As we gathered for our weekly chapel service, I was astounded as more and more people came in. We had to go to the day room in order to get more chairs so that the number of people who were gathered to seek shelter and warmth from the cold rain would have somewhere to sit. We’ve already been moved from the library to the small conference room to the large conference room because we couldn’t fit in the smaller two rooms, and I’m not sure where we would go next as we are currently meeting in the biggest room available. What an awesome puzzle to have to figure out!
As we were huddled together listening to our pianist play the prelude, one of our regular attendees came through the door.
“Hey! I saw you working, didn’t I?” I asked with a smile on my face.
“Yes! You did! I got a job! And now I am in line for an apartment,” he said proudly.
“Well, look at you! And how often do you get paid?” I asked.
“Every day I work!” he said.
“I got a job too and am in line for an apartment,” another one of our regular attendees piped up.
“You did?” I said with excitement. “Alright, now, y’all are going to make me start crying here before we even get started.”
And my eyes did fill up with tears because I had watched these two over the past eight months. I saw them come in, heads down, faces set, hopeless. I saw them fighting with their own sense of self-worth, and yet still finding the strength to express gratitude that they had a roof over their head and food to eat, still voicing prayers of concern for those who were living on the streets.
Today I saw their transformation. Hope and light exuded from them. We celebrated and clapped and praised during our prayers of the people and I saw the eyes of others who were worshipping with us for the first time look up. There was a question in their faces as if they were asking Is it really possible to create a new life?
This is the power of community, gathered together drawing witness to the hurt and pain and joy and hope that we experience along life’s journey. This is the power of testimony shared aloud during prayers of the people.

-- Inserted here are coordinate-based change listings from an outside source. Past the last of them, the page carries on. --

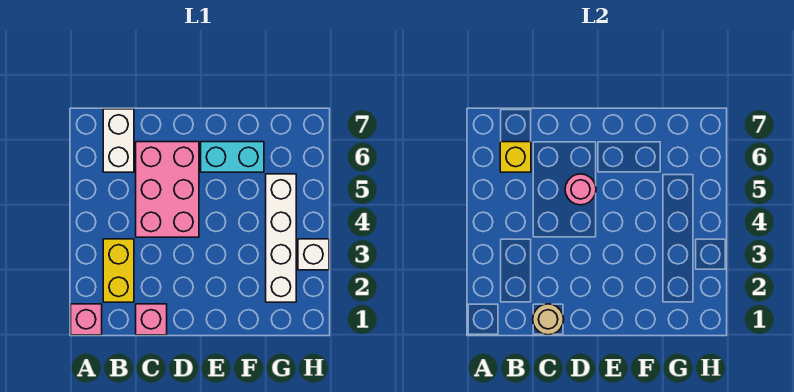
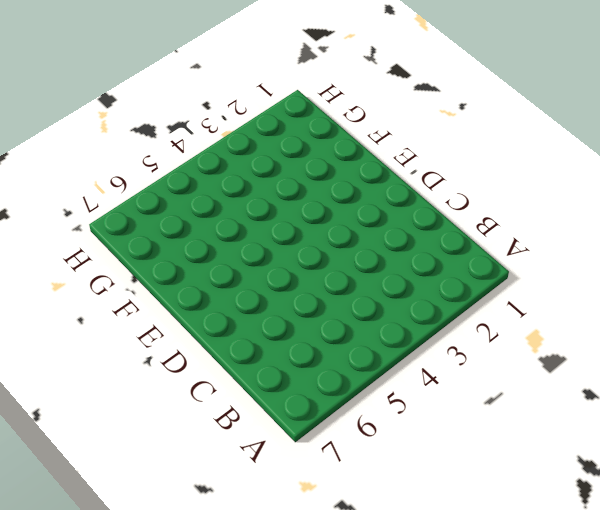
none -> pink brick A1 level 1
none -> yellow brick B2:B3 level 1

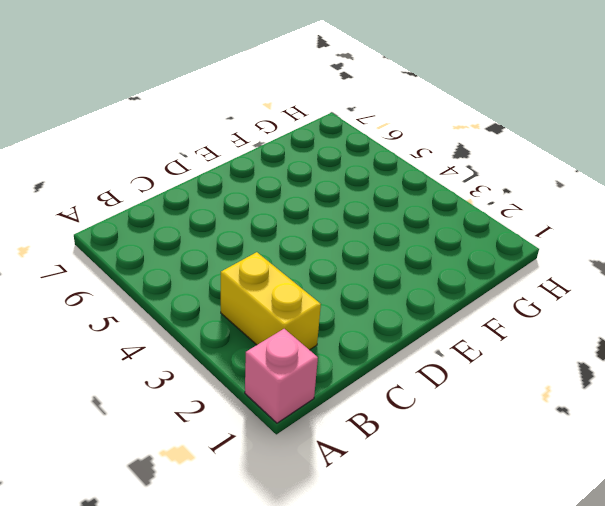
none -> white brick B6:B7 level 1
none -> pink brick C1 level 1

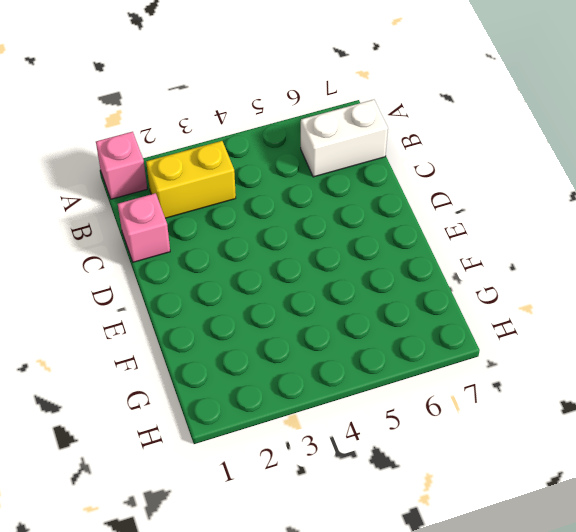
none -> pink brick C4:D6 level 1
none -> cyan brick E6:F6 level 1

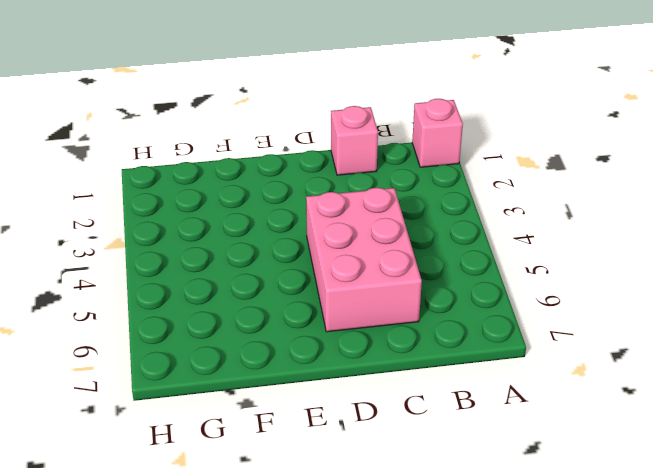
none -> yellow brick B2:B3 level 1
none -> white brick B6:B7 level 1

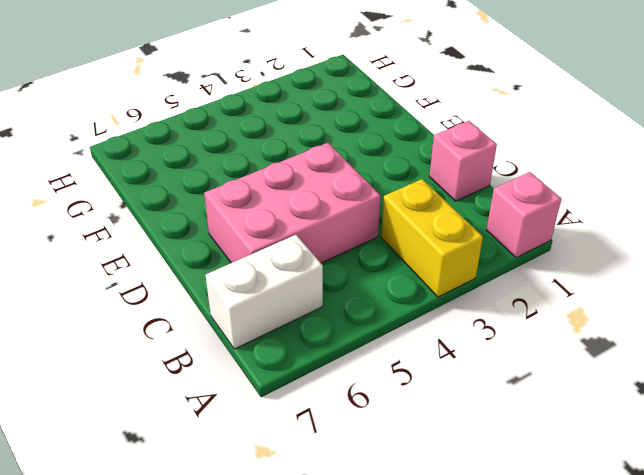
yellow brick A3:B3 level 1 -> yellow brick B2:B3 level 1
none -> cyan brick E6:F6 level 1
none -> white brick G2:G5 level 1

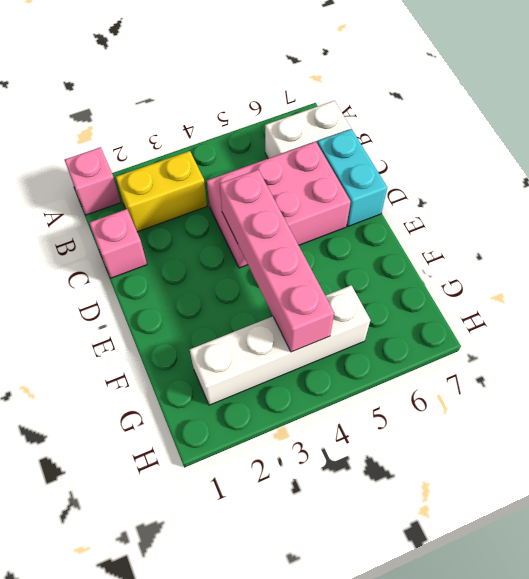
cyan brick C7:D7 level 1 -> cyan brick E6:F6 level 1
pink brick D4:G4 level 2 -> none
none -> white brick H3 level 1
none -> yellow brick B6 level 2

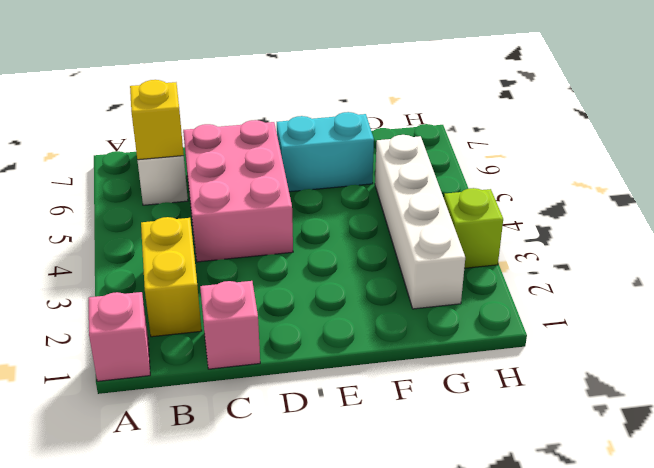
lime brick H3 level 1 -> white brick H3 level 1
none -> tan round brick C1 level 2
none -> pink round brick D5 level 2

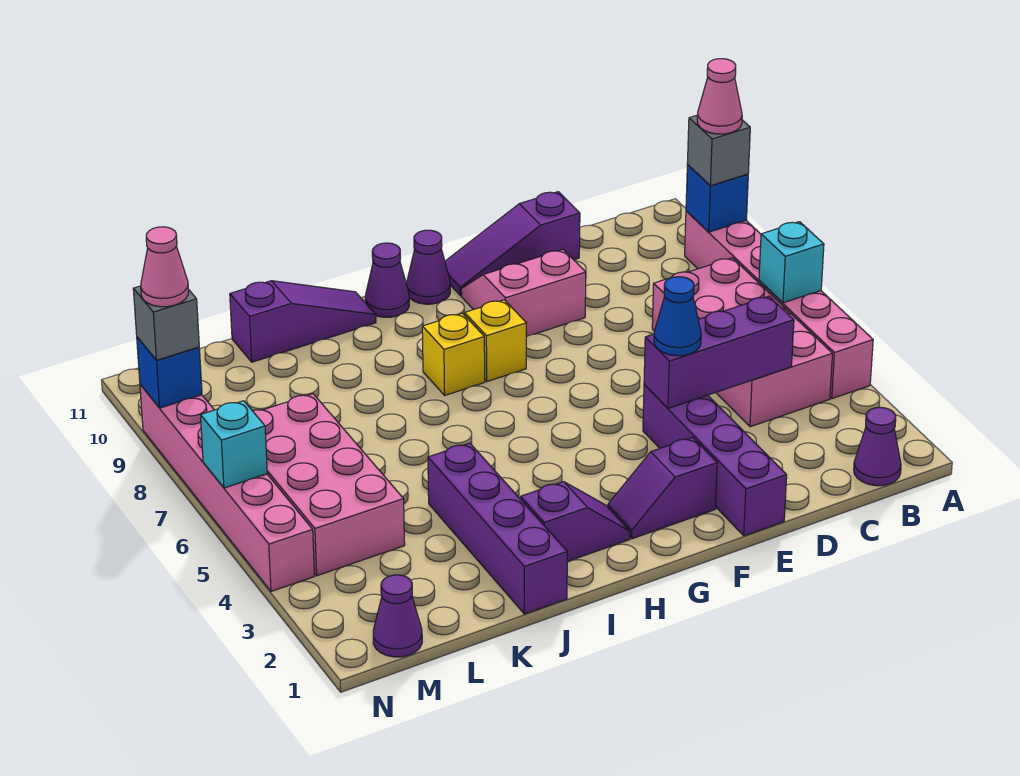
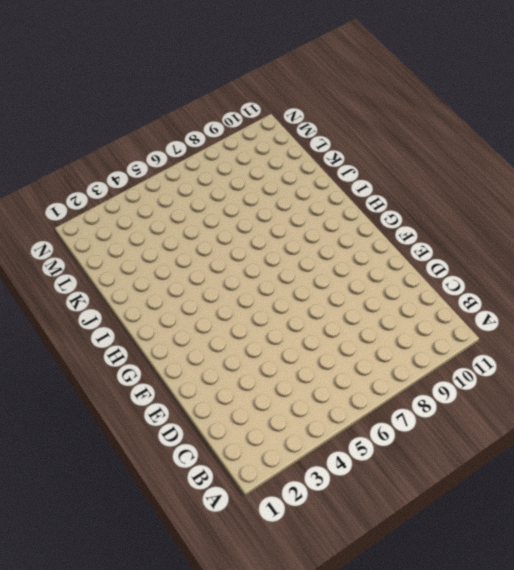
none -> pink brick A4:A9 level 1
none -> purple cone B1 level 1
none -> pink brick B4:C7 level 1

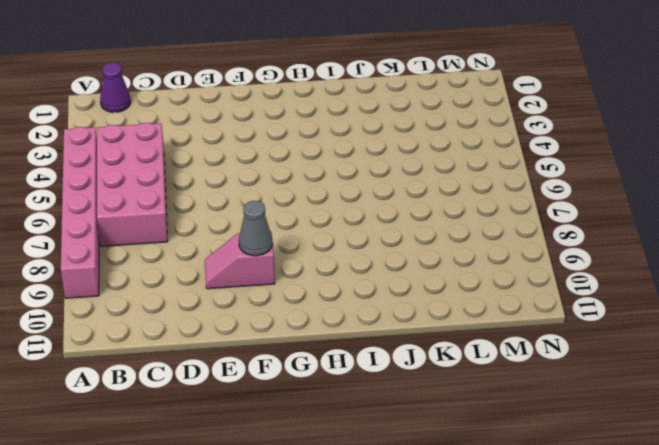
pink slope E9:F9 level 1 top F -> pink slope E9:F10 level 1 top 9
grey cone F9 level 2 -> none
none -> purple slope D11:F11 level 1 top D
none -> purple brick E1:E4 level 1
none -> purple slope F2:G2 level 1 top F

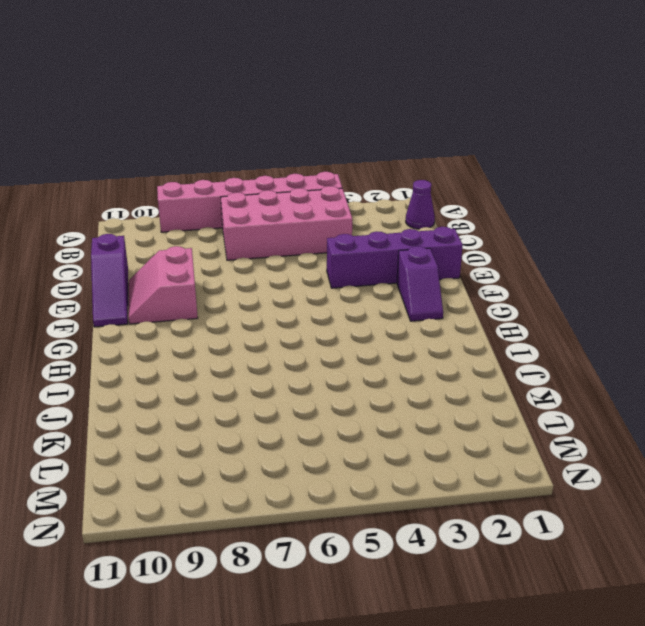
none -> yellow brick G8 level 1
none -> purple cone G11 level 1
none -> purple slope H2:I2 level 1 top I

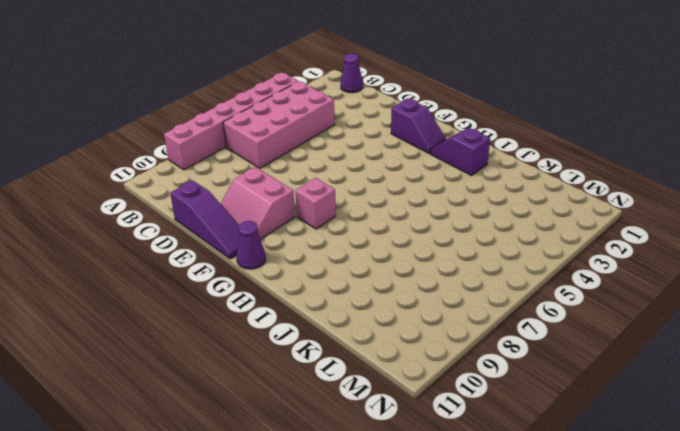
pink brick G8 level 1 -> yellow brick G8 level 1
none -> purple brick E1:E4 level 1
none -> yellow brick H8 level 1
none -> purple cone H11 level 1

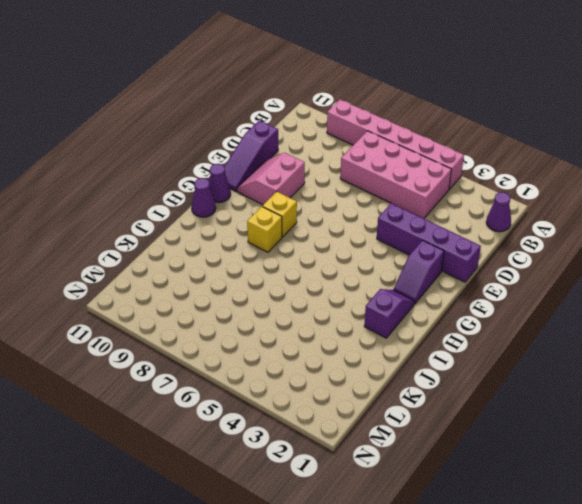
none -> purple slope I11:K11 level 1 top K
none -> purple brick J1:J4 level 1
none -> pink brick L4:M7 level 1

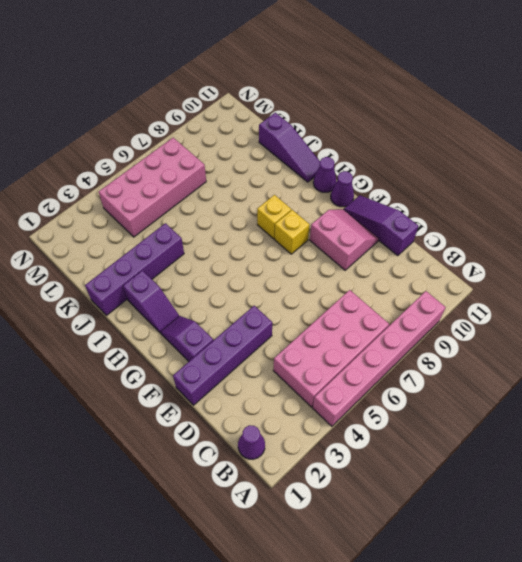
none -> purple cone M1 level 1
none -> pink brick N4:N9 level 1
none -> cyan brick A6 level 2

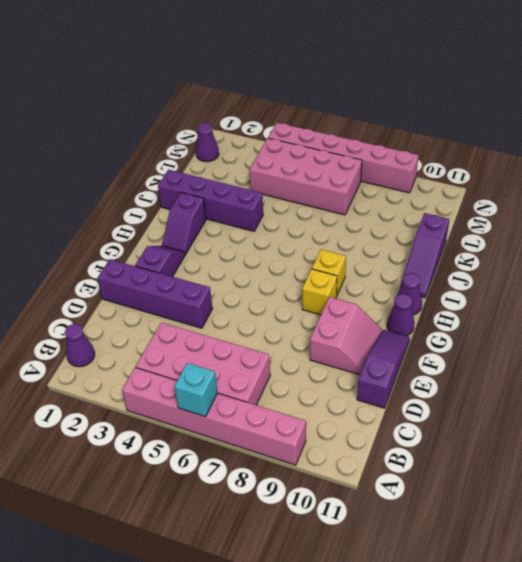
none -> blue brick A9 level 2
none -> purple brick C4:E4 level 2
none -> cyan brick N6 level 2

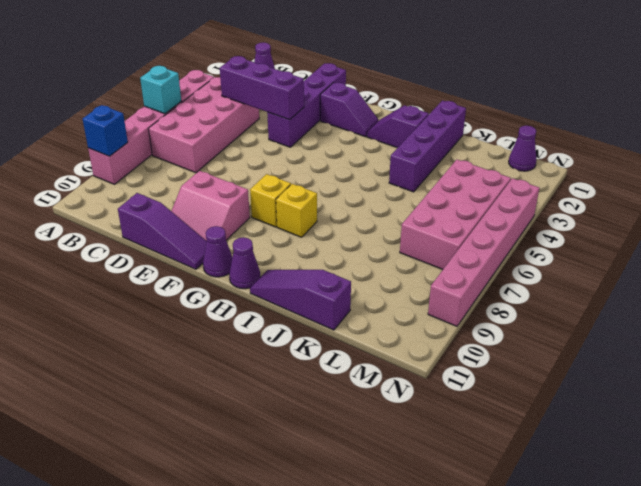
none -> cyan brick N6 level 2
none -> blue brick N9 level 2
none -> grey brick A9 level 3

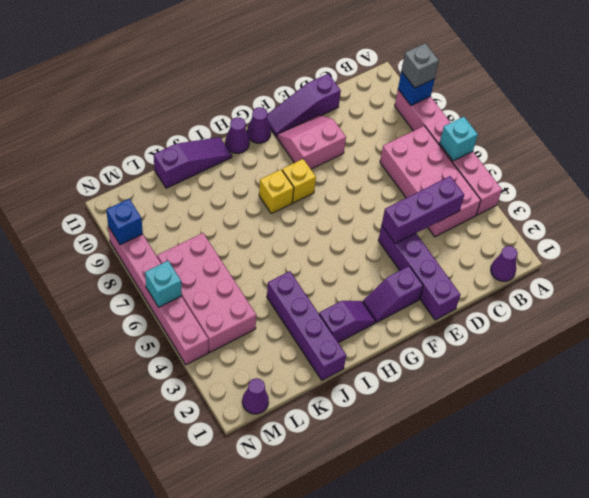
none -> blue cone E4 level 3
none -> grey brick N9 level 3
none -> pink cone A9 level 4

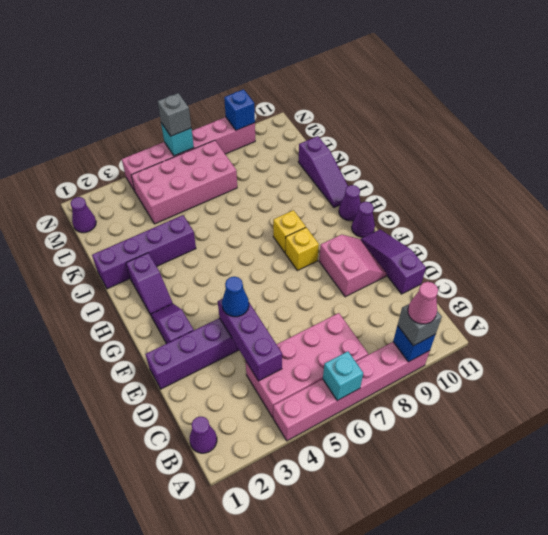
grey brick N6 level 3 -> grey brick N9 level 3
none -> pink cone N9 level 4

When I became a minister, I thought it was my responsibility to plan each aspect of worship, carefully considering the theological experience the people gathered would have. Now, I think as a minister, maybe it’s really more about creating a space and place where the people of God feel free to worship sharing heartbreaks and despair right along with sharing the way they have witnessed God working in the world.
Because goodness knows that if you’ve been working and working to find a job and then someone greets you with, “I saw you working!” you both end up witnessing a prayed answer in the midst of hopelessness and despair. You both end up up witnessing God whispering in the most unexpected places, “I am with you. You are not alone.”